THE TASK
Skip all pictures. Write out the data below from its first line through the line that contains "The Ansible Certification Program".

[Stored data entries]

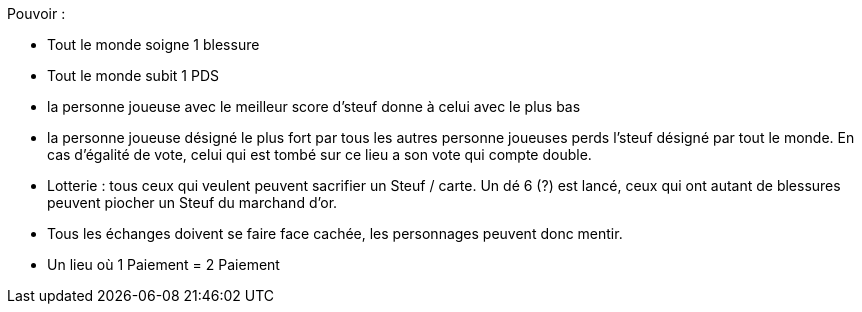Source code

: :experimental:
:source-highlighter: pygments
:data-uri:
:icons: font
:nbTotal: 0
:toc:
:numbered:

:lieuxdir: /ressources/images/?/Lieux/


Pouvoir :

* Tout le monde soigne 1 blessure
* Tout le monde subit 1 PDS
* la personne joueuse avec le meilleur score d'steuf donne à celui avec le plus bas
* la personne joueuse désigné le plus fort par tous les autres personne joueuses perds l'steuf désigné par tout le monde. En cas d'égalité de vote, celui qui est tombé sur ce lieu a son vote qui compte double.
* Lotterie : tous ceux qui veulent peuvent sacrifier un Steuf / carte. Un dé 6 (?) est lancé, ceux qui ont autant de blessures peuvent piocher un Steuf du marchand d'or.

* Tous les échanges doivent se faire face cachée, les personnages peuvent donc mentir.
* Un lieu où 1 Paiement = 2 Paiement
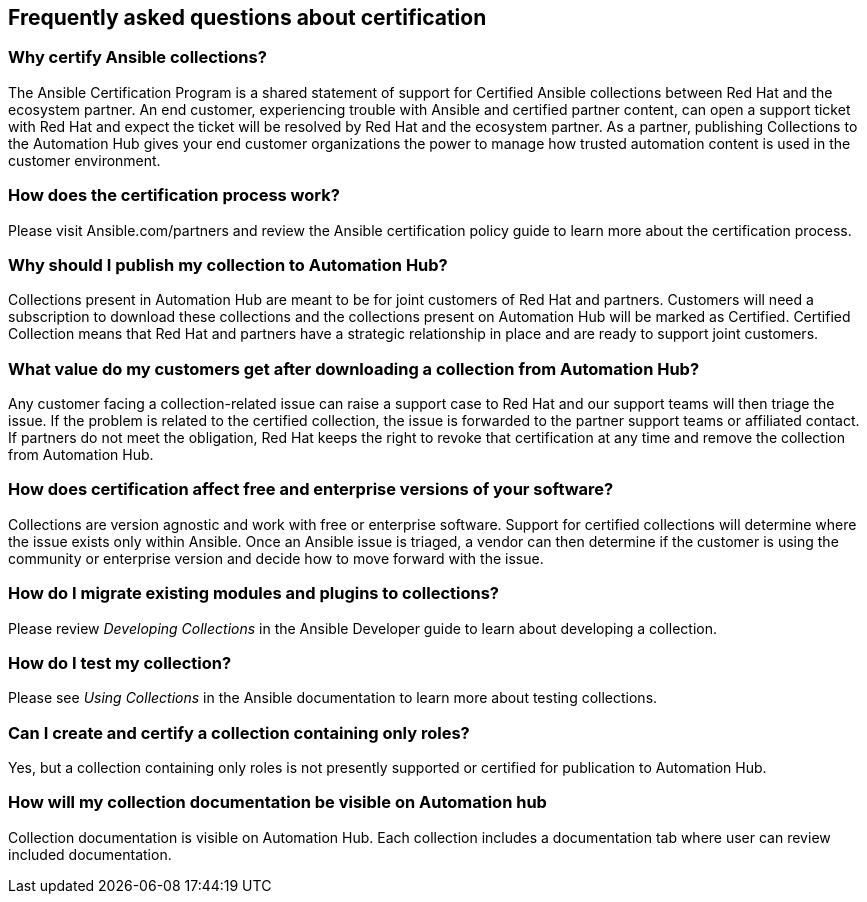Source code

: [id="assembly-faq"]
== Frequently asked questions about certification

=== Why certify Ansible collections?

The Ansible Certification Program is a shared statement of support for Certified Ansible collections between Red Hat and the ecosystem partner. An end customer, experiencing trouble with Ansible and certified partner content, can open a support ticket with Red Hat and expect the ticket will be resolved by Red Hat and the ecosystem partner. As a partner, publishing Collections to the Automation Hub gives your end customer organizations the power to manage how trusted automation content is used in the customer environment.

=== How does the certification process work?

Please visit Ansible.com/partners and review the Ansible certification policy guide to learn more about the certification process.

=== Why should I publish my collection to Automation Hub?

Collections present in Automation Hub are meant to be for joint customers of Red Hat and partners. Customers will need a subscription to download these collections and the collections present on Automation Hub will be marked as Certified. Certified Collection means that Red Hat and partners have a strategic relationship in place and are ready to support joint customers.

=== What value do my customers get after downloading a collection from Automation Hub?

Any customer facing a collection-related issue can raise a support case to Red Hat and our support teams will then triage the issue. If the problem is related to the certified collection, the issue is forwarded to the partner support teams or affiliated contact. If partners do not meet the obligation, Red Hat keeps the right to revoke that certification at any time and remove the collection from Automation Hub.

=== How does certification affect free and enterprise versions of your software?

Collections are version agnostic and work with free or enterprise software. Support for certified collections will determine where the issue exists only within Ansible. Once an Ansible issue is triaged, a vendor can then determine if the customer is using the community or enterprise version and decide how to move forward with the issue.

=== How do I migrate existing modules and plugins to collections?

Please review _Developing Collections_ in the Ansible Developer guide to learn about developing a collection.

=== How do I test my collection?

Please see _Using Collections_ in the Ansible documentation to learn more about testing collections.

=== Can I create and certify a collection containing only roles?

Yes, but a collection containing only roles is not presently supported or certified for publication to Automation Hub.

=== How will my collection documentation be visible on Automation hub

Collection documentation is visible on Automation Hub. Each collection includes a documentation tab where user can review included documentation.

RESULT OF THE TASK
Source code

: :experimental:
:source-highlighter: pygments
:data-uri:
:icons: font
:nbTotal: 0
:toc:
:numbered:

:lieuxdir: /ressources/images/?/Lieux/


Pouvoir :

* Tout le monde soigne 1 blessure
* Tout le monde subit 1 PDS
* la personne joueuse avec le meilleur score d'steuf donne à celui avec le plus bas
* la personne joueuse désigné le plus fort par tous les autres personne joueuses perds l'steuf désigné par tout le monde. En cas d'égalité de vote, celui qui est tombé sur ce lieu a son vote qui compte double.
* Lotterie : tous ceux qui veulent peuvent sacrifier un Steuf / carte. Un dé 6 (?) est lancé, ceux qui ont autant de blessures peuvent piocher un Steuf du marchand d'or.

* Tous les échanges doivent se faire face cachée, les personnages peuvent donc mentir.
* Un lieu où 1 Paiement = 2 Paiement
Source code

: [id="assembly-faq"]
== Frequently asked questions about certification

=== Why certify Ansible collections?

The Ansible Certification Program is a shared statement of support for Certified Ansible collections between Red Hat and the ecosystem partner. An end customer, experiencing trouble with Ansible and certified partner content, can open a support ticket with Red Hat and expect the ticket will be resolved by Red Hat and the ecosystem partner. As a partner, publishing Collections to the Automation Hub gives your end customer organizations the power to manage how trusted automation content is used in the customer environment.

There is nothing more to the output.